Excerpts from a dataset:
========================================================================
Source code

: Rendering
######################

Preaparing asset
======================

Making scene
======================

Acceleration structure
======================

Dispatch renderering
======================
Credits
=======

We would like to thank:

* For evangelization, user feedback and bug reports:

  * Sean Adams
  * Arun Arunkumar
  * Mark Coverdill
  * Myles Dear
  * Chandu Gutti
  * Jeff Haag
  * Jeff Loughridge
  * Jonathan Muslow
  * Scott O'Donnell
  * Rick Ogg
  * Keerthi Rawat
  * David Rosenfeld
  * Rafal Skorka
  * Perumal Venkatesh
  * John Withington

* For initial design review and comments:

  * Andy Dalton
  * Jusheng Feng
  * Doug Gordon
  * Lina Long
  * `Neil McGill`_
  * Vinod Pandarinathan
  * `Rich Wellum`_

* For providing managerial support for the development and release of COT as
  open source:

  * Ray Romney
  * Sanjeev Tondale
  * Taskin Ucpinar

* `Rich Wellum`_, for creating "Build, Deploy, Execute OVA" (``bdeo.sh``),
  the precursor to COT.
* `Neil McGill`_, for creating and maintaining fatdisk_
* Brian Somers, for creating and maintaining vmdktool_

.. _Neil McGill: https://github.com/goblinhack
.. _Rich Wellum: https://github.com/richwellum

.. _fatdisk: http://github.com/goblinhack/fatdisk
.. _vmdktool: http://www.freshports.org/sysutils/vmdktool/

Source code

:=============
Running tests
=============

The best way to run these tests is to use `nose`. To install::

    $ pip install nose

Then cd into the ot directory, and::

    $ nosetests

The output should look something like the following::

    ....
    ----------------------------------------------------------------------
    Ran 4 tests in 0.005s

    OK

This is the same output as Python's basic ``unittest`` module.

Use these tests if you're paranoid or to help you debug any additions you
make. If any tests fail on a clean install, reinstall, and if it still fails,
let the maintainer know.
========================================================================
Pull out all lines containing the word "github" from the entries above.

## RESPONSE FOR THIS EXERCISE
.. _Neil McGill: https://github.com/goblinhack
.. _Rich Wellum: https://github.com/richwellum
.. _fatdisk: http://github.com/goblinhack/fatdisk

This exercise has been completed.